Fitoremediasyon diğer bir ifadeyle yeşil ıslah kapsamında uygulanan farklı yöntemler ve alternatifli hiperakümülatör bitki türlerinin kullanılması sayesinde ilk aşamada toprak veya sularda bulunan kirleticileri, bitkilerin bünyesinde tutma ve ikinci aşamada da ağır metal birikimi olmuş bitki kök, gövde veya yaprakların ıslah edilmesi kapsamında yakılarak veya uygun bir alanda depolanarak ağır metal gideriminde başarılı sonuçlar elde edilebilir.

 

Kaynaklar

 

[1] Bütünoğlu, Ali, 2018. Su Kaynaklarinda Yüzer Sulak Alan Ve Sucul Bitkiler İle Nütrient Gideriminin Değerlendirilmesi. Uzmanlık Tezi. T.C Tarım ve Orman Bakanlığı Su Yönetimi Genel Müdürlüğü, Ankara.

[2] Terzi,H., Yıldız, M, 2011.  Ağır Metaller ve Fitoremediasyon: Fizyolojik ve Moleküler Mekanizmalar. Afyon Kocatepe Üniversitesi Fen Bilimleri Dergisi, 11: 1-22.

[3] Glass, D.J., 2000. The 2000 Phytoremediation Industry. Glass Associates, Needham, MA.

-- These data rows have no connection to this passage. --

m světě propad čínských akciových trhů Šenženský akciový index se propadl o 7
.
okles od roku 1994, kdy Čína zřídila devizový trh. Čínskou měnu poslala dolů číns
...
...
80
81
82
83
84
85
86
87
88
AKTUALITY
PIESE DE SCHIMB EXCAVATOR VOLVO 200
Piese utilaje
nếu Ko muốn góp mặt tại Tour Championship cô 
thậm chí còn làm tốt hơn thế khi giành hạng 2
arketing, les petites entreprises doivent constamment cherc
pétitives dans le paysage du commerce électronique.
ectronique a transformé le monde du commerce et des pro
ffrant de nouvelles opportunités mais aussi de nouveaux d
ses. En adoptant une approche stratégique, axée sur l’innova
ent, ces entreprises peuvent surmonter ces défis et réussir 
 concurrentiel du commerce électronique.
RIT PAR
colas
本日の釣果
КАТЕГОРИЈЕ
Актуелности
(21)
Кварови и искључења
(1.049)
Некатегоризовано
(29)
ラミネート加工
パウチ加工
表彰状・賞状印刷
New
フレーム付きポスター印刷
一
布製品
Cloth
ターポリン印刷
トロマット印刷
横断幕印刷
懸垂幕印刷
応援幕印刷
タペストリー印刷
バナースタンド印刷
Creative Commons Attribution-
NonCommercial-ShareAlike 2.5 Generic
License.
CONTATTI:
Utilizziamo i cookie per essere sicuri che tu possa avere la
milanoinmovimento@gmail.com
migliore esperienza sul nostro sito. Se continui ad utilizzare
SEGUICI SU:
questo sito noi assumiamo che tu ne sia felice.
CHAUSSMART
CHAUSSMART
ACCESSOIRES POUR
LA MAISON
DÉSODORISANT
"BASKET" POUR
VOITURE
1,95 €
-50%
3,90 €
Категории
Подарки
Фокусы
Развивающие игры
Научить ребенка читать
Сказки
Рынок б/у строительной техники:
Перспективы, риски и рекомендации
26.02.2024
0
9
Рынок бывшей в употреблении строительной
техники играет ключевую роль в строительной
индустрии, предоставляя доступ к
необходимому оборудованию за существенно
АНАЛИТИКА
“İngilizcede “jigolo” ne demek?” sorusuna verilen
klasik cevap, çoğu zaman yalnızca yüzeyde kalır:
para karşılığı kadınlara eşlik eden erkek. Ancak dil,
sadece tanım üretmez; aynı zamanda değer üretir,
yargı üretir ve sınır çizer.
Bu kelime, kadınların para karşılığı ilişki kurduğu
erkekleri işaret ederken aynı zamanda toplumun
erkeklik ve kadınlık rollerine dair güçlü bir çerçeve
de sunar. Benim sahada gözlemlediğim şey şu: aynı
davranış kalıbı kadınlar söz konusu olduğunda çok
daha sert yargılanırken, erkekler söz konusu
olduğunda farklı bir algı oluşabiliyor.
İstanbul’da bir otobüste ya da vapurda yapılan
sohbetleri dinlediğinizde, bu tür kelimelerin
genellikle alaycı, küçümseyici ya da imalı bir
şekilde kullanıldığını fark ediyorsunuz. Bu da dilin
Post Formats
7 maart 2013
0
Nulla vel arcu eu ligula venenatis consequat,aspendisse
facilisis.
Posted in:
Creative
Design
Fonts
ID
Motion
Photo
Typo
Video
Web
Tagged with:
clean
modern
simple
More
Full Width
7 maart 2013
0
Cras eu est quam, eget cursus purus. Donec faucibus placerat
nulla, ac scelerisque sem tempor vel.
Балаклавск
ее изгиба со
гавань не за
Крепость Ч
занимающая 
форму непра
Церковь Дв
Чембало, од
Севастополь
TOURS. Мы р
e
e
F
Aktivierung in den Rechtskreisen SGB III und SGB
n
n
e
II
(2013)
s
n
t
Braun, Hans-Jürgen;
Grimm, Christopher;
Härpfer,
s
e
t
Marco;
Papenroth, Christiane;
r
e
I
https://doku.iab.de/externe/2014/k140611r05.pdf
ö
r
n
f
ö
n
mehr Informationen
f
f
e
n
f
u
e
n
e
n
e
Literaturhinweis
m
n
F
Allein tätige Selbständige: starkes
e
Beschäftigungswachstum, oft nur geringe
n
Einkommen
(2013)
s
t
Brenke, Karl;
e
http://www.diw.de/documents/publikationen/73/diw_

[4] Salt, D.E., Blaylock, M., Kumar Nanda, P.B.A., Dushenkov, V., Ensley, B.D., Chet, I. ve Raskin, I., 1995. Phytoremediation: A Novel Strategy for the Removal of Toxic Metals From the Environment Using Plants. Bio/Technology, 13: 468-474.

[5] Clemens, S., 2006. Toxic Metal Accumulation, Responses to Exposure and Mechanisms of Tolerance in Plants. Biochimie, 88, 1707-1719.

[6] Hamutoğlu R, Dinçsoy A.B, Cansaran-Duman D, Aras S, 2012. Biyosorpsiyon, adsorpsiyon ve fitoremediasyon yöntemleri ve uygulamaları. Türk Hijyen ve Deneysel Biyoloji Dergisi, 69(4): 235-253.

[7] Vanlı, Ö, 2007. Pb, Cd, B Elementlerinin Topraklardan Şelat Destekli Fitoremediasyon Yöntemiyle Giderilmesi. Yüksek Lisans Tezi, İstanbul Teknik Üniversitesi Fen Bilimleri Enstitüsü.

[8] EPA (Environmental Protection Agency), 2000. Introduction to Phytoremediation, EPA/600/R-99/107, National Risk Management U.S. Environmental Protection Agency Cincinnati, Ohio 45268,USA.

[9] Memon, A.R., Aktopraklıgil, D., Özdemir, A., Vertii, A. 2000. “Heavy Metal Accumulation and Detoxification Mechanisms in Plants” Tübitak MAM, Institute for genetic Engineering and Biotechnology, Kocaeli, Turkey. 

[10] Aybar, M., Bilgin, A., Sağlam, B. 2015. Fitoremediasyon Yöntemi İle Topraktaki Ağır Metallerin Giderimi. Artvin Çoruh Üniversitesi Merkezi Doğal Afetler ve Çevre Dergisi, 1(1-2): 59-65.